TASK MATERIAL:
---

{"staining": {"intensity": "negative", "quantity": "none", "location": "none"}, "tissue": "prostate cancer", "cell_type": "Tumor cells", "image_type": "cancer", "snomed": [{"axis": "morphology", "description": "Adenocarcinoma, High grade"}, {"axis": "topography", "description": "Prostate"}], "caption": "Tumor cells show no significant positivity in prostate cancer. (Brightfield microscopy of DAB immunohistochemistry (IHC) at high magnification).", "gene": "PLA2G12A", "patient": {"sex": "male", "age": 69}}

---

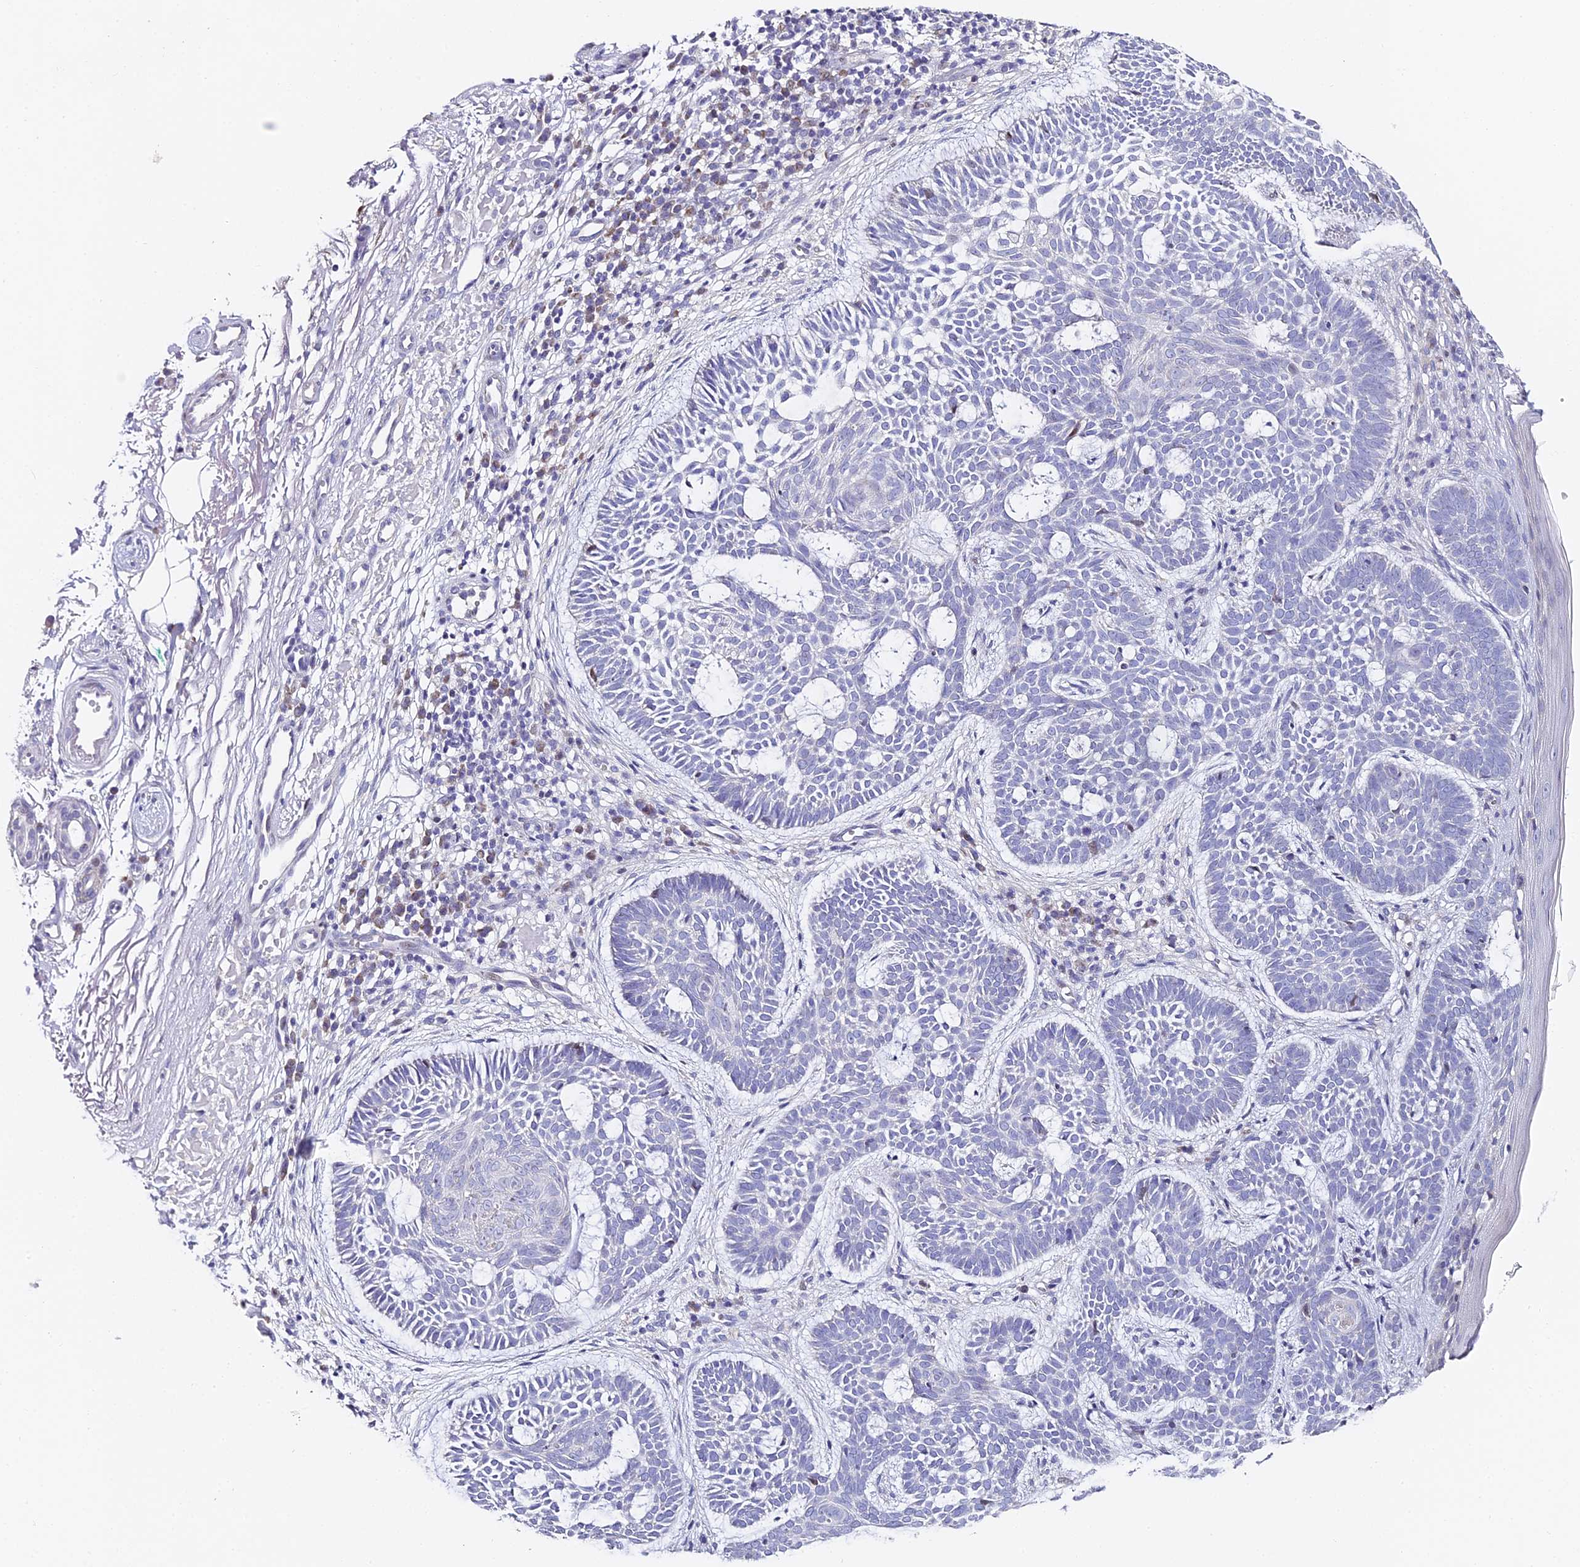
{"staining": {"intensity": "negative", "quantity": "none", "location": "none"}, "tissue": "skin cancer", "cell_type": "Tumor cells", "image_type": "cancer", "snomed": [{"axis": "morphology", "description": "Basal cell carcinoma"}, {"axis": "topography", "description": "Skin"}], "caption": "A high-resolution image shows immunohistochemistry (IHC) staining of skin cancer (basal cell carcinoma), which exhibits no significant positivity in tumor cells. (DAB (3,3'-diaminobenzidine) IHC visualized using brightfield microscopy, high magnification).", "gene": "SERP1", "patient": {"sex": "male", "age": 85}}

---

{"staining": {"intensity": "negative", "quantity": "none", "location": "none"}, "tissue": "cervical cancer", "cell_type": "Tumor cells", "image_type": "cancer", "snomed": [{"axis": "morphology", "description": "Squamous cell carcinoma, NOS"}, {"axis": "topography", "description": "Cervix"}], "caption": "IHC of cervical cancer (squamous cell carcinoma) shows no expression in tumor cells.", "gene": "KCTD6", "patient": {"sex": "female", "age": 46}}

---

ACTIVITY: Filter the entries down to the lines with the word "magnification" in them, and copy those lines.

TASK ANSWER:
{"staining": {"intensity": "negative", "quantity": "none", "location": "none"}, "tissue": "prostate cancer", "cell_type": "Tumor cells", "image_type": "cancer", "snomed": [{"axis": "morphology", "description": "Adenocarcinoma, High grade"}, {"axis": "topography", "description": "Prostate"}], "caption": "Tumor cells show no significant positivity in prostate cancer. (Brightfield microscopy of DAB immunohistochemistry (IHC) at high magnification).", "gene": "PLA2G12A", "patient": {"sex": "male", "age": 69}}
{"staining": {"intensity": "negative", "quantity": "none", "location": "none"}, "tissue": "skin cancer", "cell_type": "Tumor cells", "image_type": "cancer", "snomed": [{"axis": "morphology", "description": "Basal cell carcinoma"}, {"axis": "topography", "description": "Skin"}], "caption": "A high-resolution image shows immunohistochemistry (IHC) staining of skin cancer (basal cell carcinoma), which exhibits no significant positivity in tumor cells. (DAB (3,3'-diaminobenzidine) IHC visualized using brightfield microscopy, high magnification).", "gene": "SERP1", "patient": {"sex": "male", "age": 85}}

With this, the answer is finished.